En instillant une forte dose de réalisme sur les situations et les techniques d’espionnage de l’époque, sans mise en scène spectaculaire, sans réinterprétation historique à la sauce Hollywood et sans démonstration éclatante, Joe Weisberg, créateur de la série, construit le temps d’une saison une réflexion majeure sur l’homme, sa société et son époque. Largement de quoi pallier les quelques défauts de forme. Et de rêver à une série développée en parallèle de The Americans : The Russians, soit le quotidien d’agents dormants américains sur le sol russe…

Saison 3 : un secret de famille

a saison 3 d’une des séries les plus passionnantes du moment se termine en conservant son aura de mystère, assortie d’une violence psychologie glaçante. Comme dans Les Sopranos, comme dans Breaking Bad, un malaise durable contamine le spectateur, qui tombe à la suite des personnages dans le gouffre que surplombe et dissimule la façade fleurie de la famille américaine typique. Très différente par la forme de ses consœurs d’HBO et AMC, The Americans creuse pourtant la même veine : quel monstre se cache derrière l’American way of life ?

Ainsi, cette troisième saison se concentre sur le cataclysme personnel que va vivre la fille du couple d’espion lorsqu’elle passera de l’autre côté du miroir. Pressentie pour être un espion de deuxième génération, la jeune Paige est « préparée » par ses parents à quitter sa chrysalide de sale gosse américaine pour devenir une froide espionne russe, comme sa maman. Mais les plans conjoints des parents-espions et du KGB sur l’avenir de la jeune fille pèsent de moins en moins lourds en regard de la métamorphose que doivent opérer les deux « américains » : si leur fille entre, lors d’un rite de passage à l’âge adulte puissance mille, dans l’ère du mensonge, Philip et Elisabeth doivent, pour leur part, assumer leurs choix pour la première fois devant leur progéniture. Dès lors, le pain quotidien de la cruauté est plus difficile à avaler (superbe épisode 9 qui voit Elizabeth pousser au suicide une femme âgée qui lui demande quel bien peut sortir de tant de cruauté).
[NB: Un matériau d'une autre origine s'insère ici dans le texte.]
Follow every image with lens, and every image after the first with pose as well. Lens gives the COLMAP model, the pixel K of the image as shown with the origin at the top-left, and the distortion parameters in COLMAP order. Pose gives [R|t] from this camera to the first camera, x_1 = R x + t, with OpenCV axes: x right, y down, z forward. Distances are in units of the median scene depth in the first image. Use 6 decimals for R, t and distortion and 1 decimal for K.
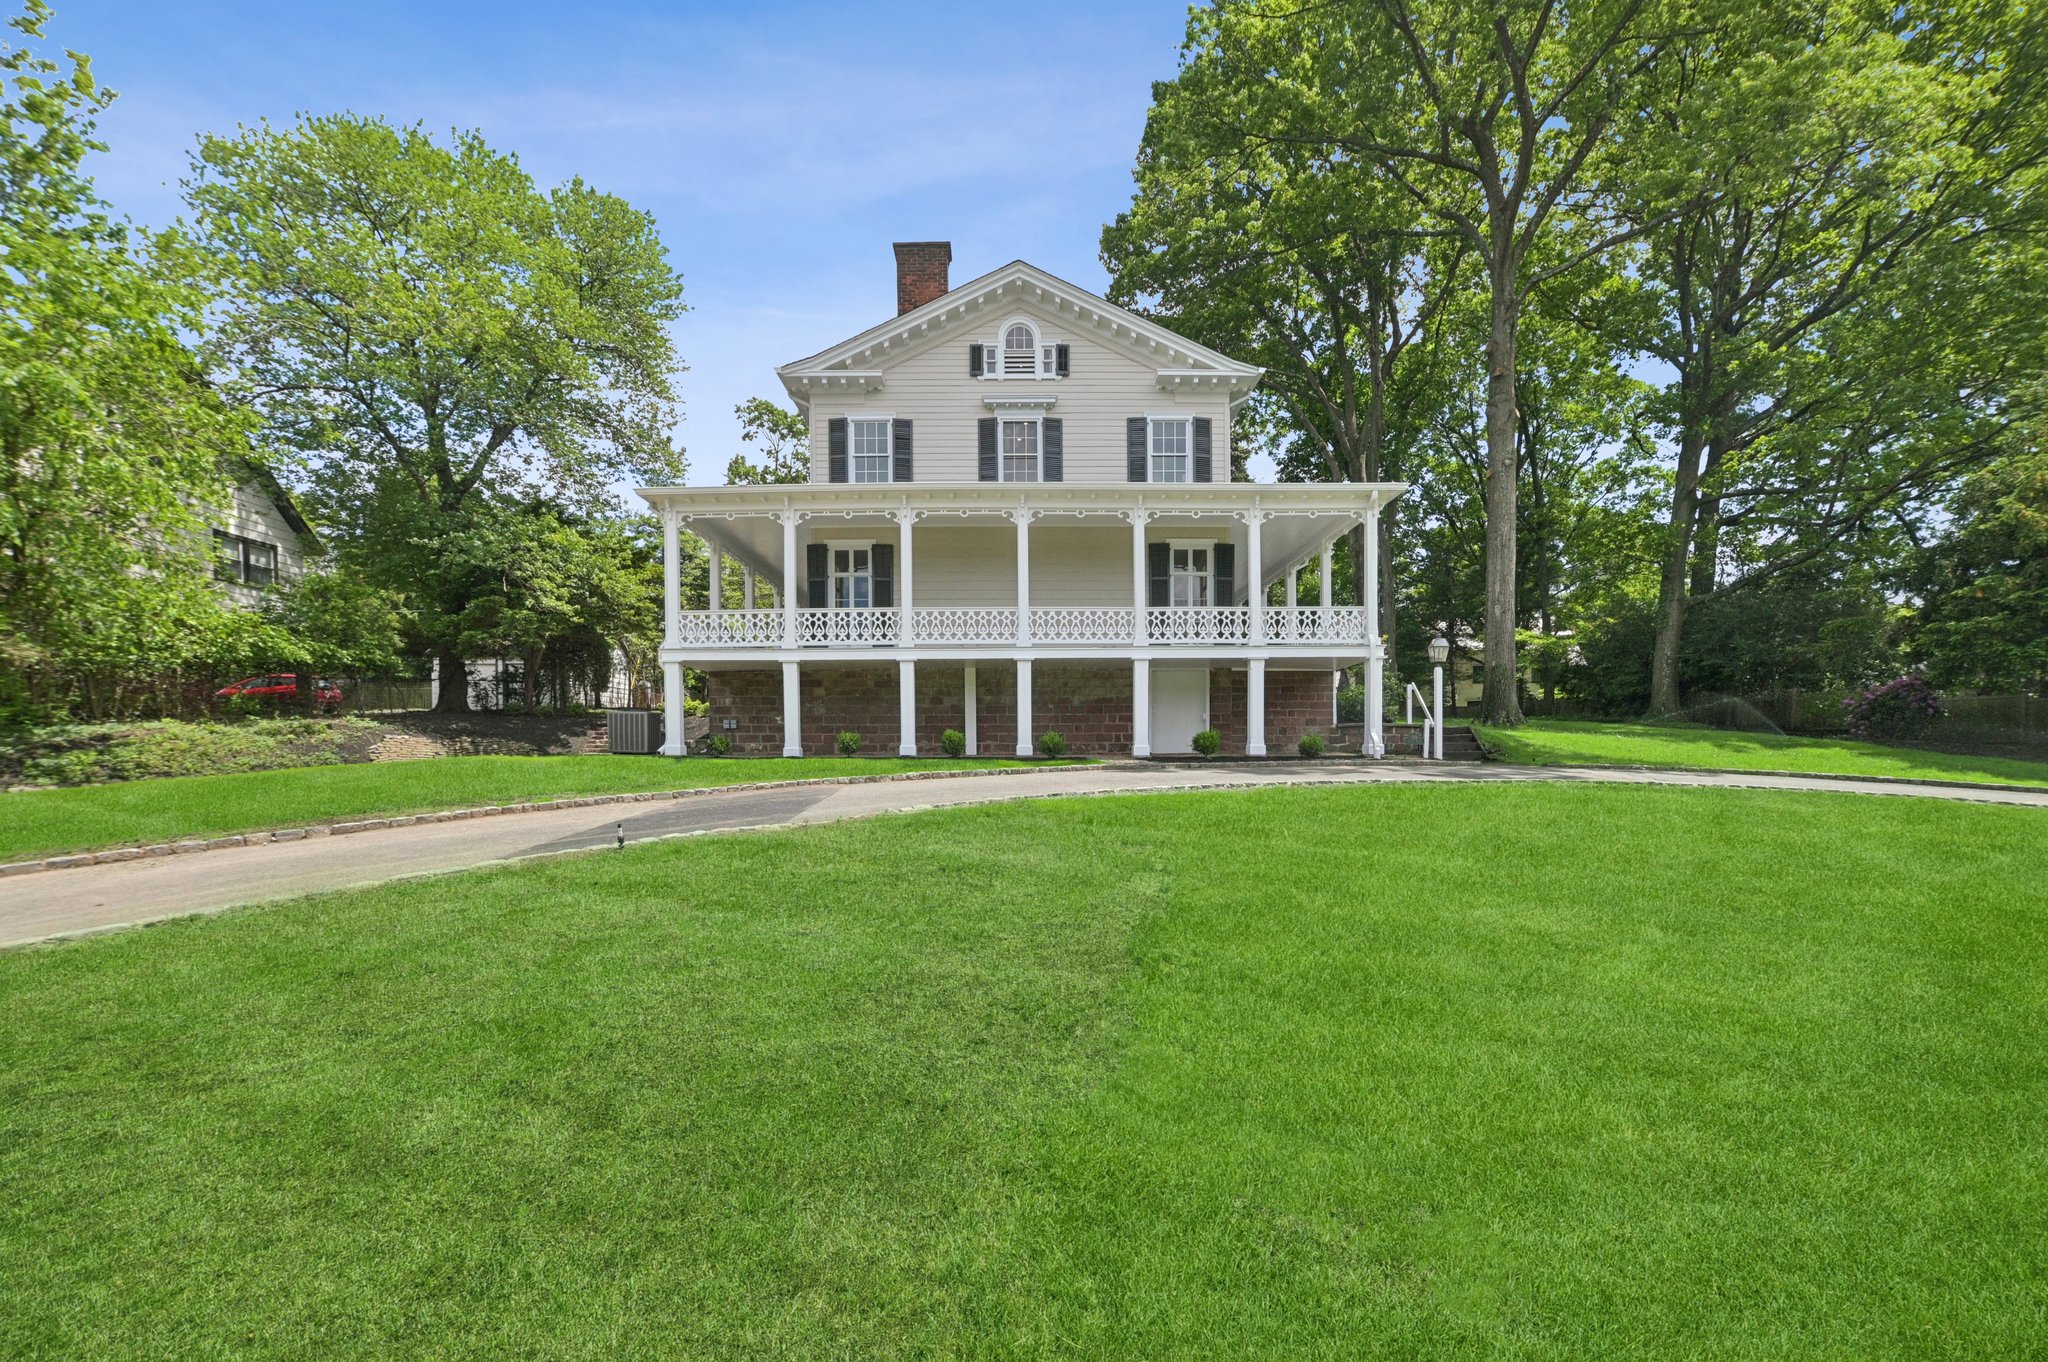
lens RADIAL K [[756.2, 0, 1023.6], [0, 756.2, 755.8], [0, 0, 1]] dist [0.050658, 0.000036]
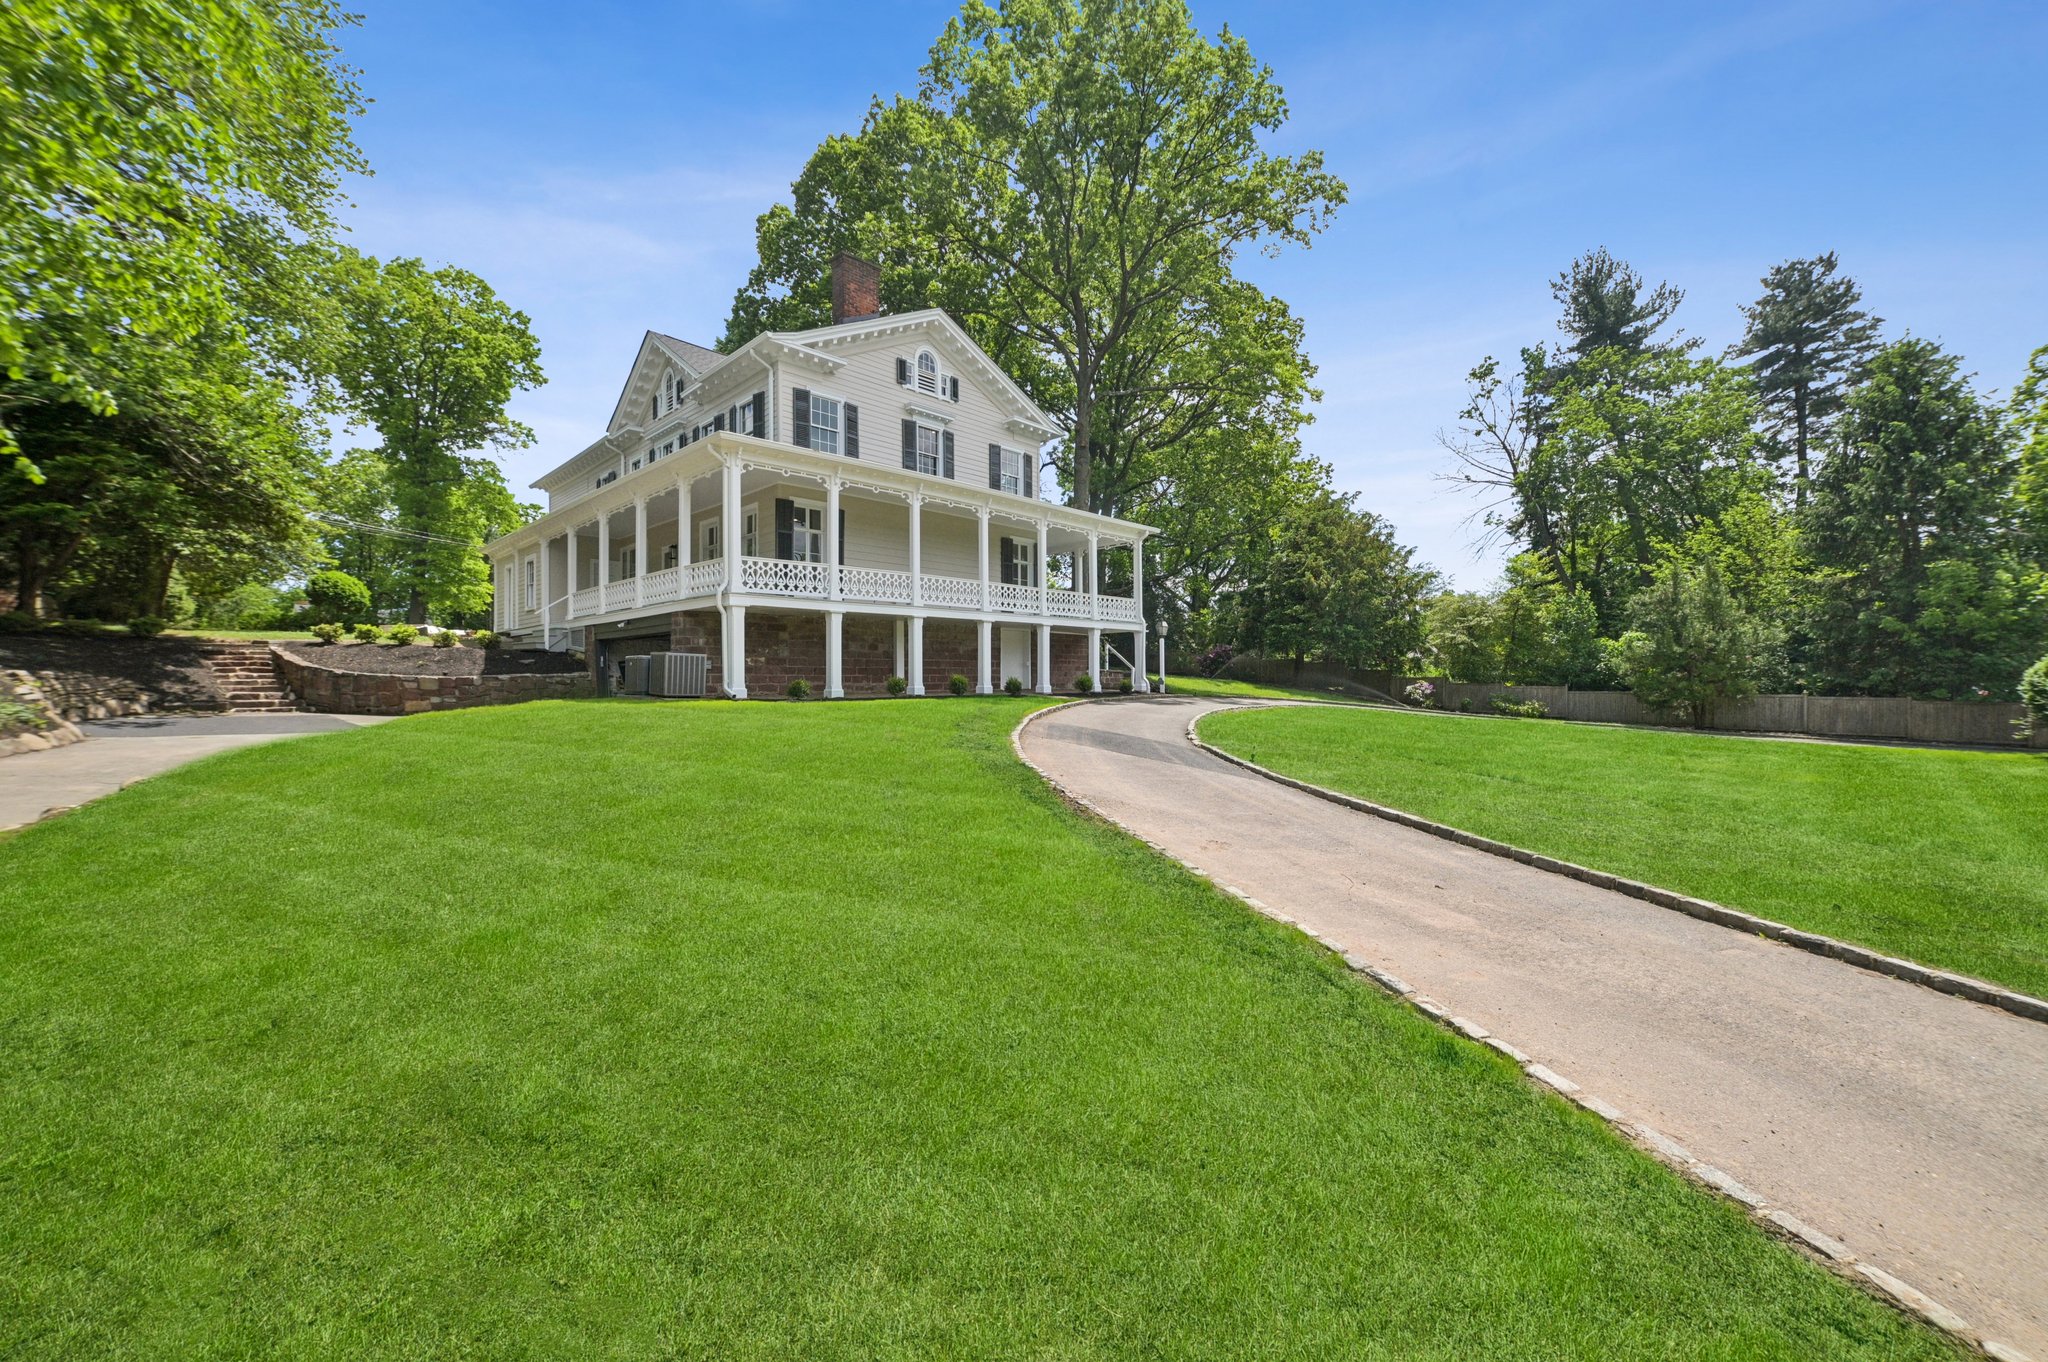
lens RADIAL K [[828.4, 0, 1013.7], [0, 828.4, 695.7], [0, 0, 1]] dist [0.000034, 0.000025]
pose [[0.690853, -0.019261, 0.722738, -0.896185], [0.030534, 0.999530, -0.002549, 0.008058], [-0.722350, 0.023829, 0.691117, -0.027540]]
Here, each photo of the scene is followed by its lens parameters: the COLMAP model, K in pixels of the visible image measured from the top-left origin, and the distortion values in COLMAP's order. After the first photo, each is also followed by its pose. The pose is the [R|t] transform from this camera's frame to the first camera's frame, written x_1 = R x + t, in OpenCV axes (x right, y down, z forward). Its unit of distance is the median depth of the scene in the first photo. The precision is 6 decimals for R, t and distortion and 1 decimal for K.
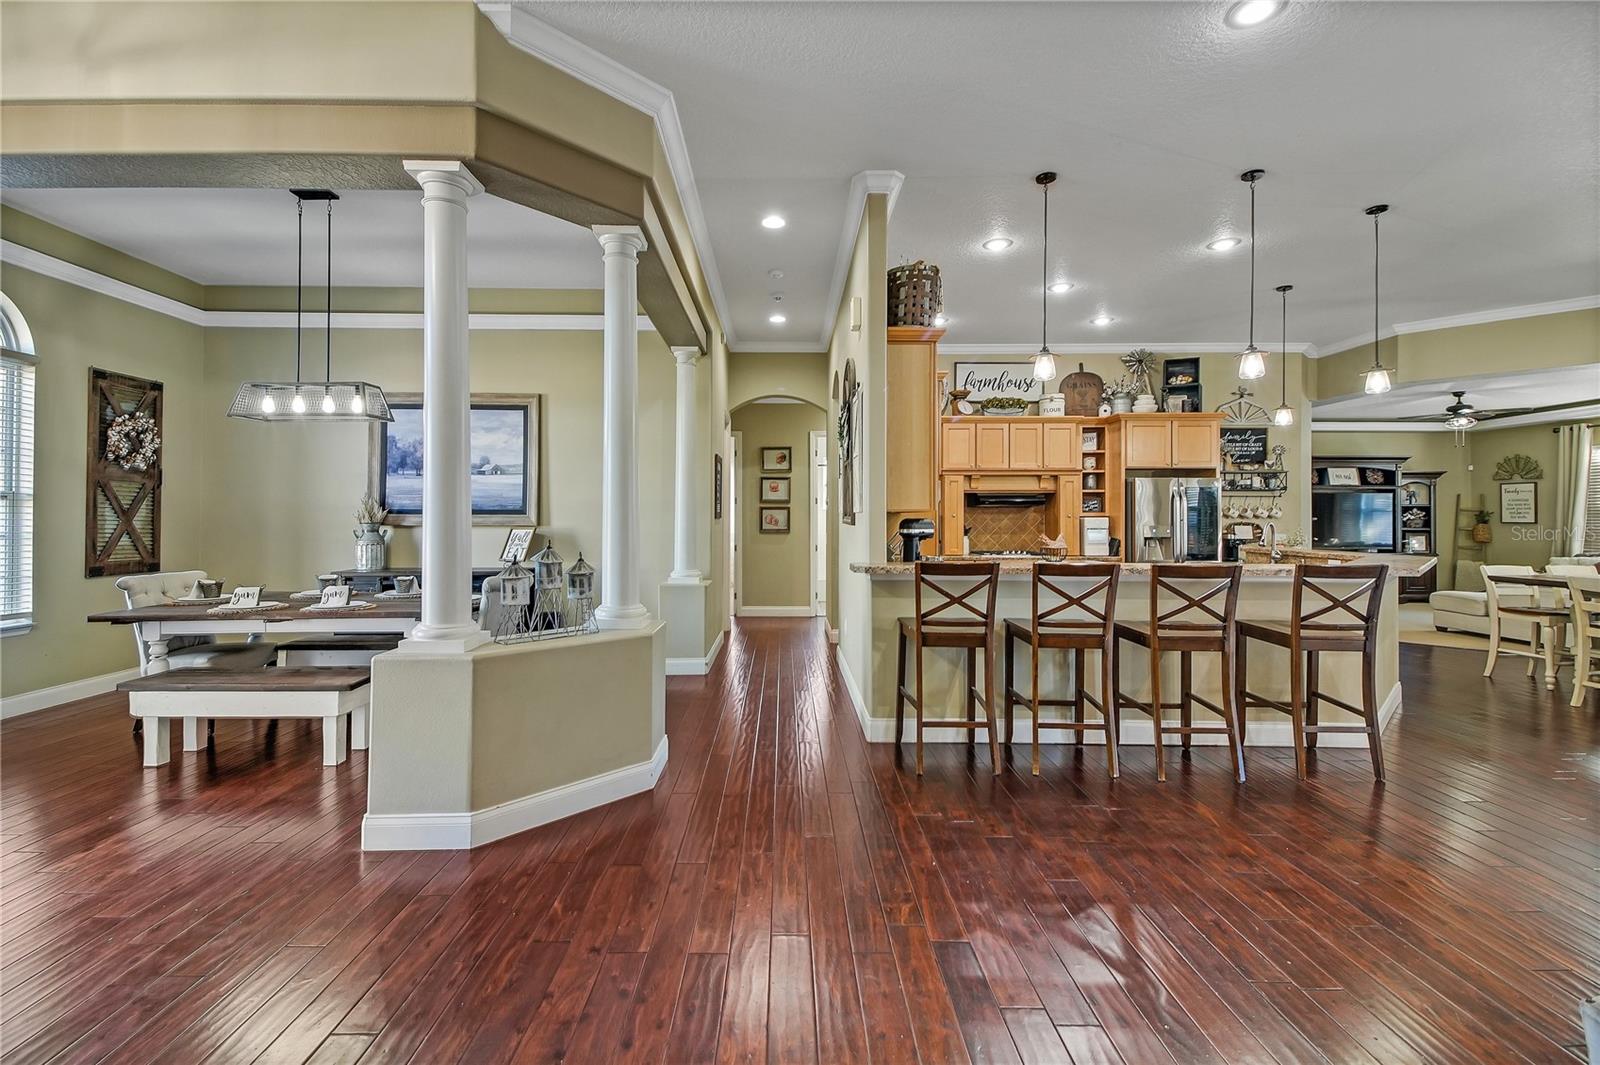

De l’une (Paige) ou des autres (le couple), qui cassera le premier ? Car la saison 2, qui montrait la famille doppelgänger des Jennings se faire sauvagement assassiner par le fils mis devant la réalité nue, ne laisse guère de doute : le mensonge est à la racine de toutes les tragédies.

C’est le signe des grandes séries, la saison trois gonfle les enjeux. Mais plus étonnant, The Americans, par son mouvement constant entre vérité et mensonge, prend en charge certaines « meta » questions posées par ce qui constituent le gros point faible de la série depuis la saison 1 : son casting. Car comment « croire » à cette imposture d’agents russes entraînés pour être de parfaits américains lorsque les acteurs qui les incarnent sont eux-mêmes anglais ? Pour tourner à plein régime, il eût fallu que la série apporte aux questions intra-diégétiques (un agent russe peut-il parler l’américain sans accent ? peut-il acquérir une culture 100% américaine au fin fond de l’URSS ?) des réponses extra-diégétiques (de « vrais » acteurs russes qui montrent que la méprise est possible en « jouant » les américains). De par son casting peu crédible (d’autant plus que les acteurs, fussent-ils anglais, n’ont rien de génial), The Americans ne convainquait jamais tout à fait.

Mais, habilement, la saison 3 représente ce doute originel à l’écran et c’est avec satisfaction que le spectateur regarde le malaise saisir Philip et Elizabeth tout autant que leurs interprètes Matthew Rhys et Keri Russel, lorsque la jeune Paige leur intime de balbutier quelques mots de russe. Peu convaincu, mais soulagé, le spectateur peut alors profiter pleinement d’une série à l’écriture subtile et hypnotique qui décline dans ses plus terribles acceptations (inceste, parricide…) le secret de famille.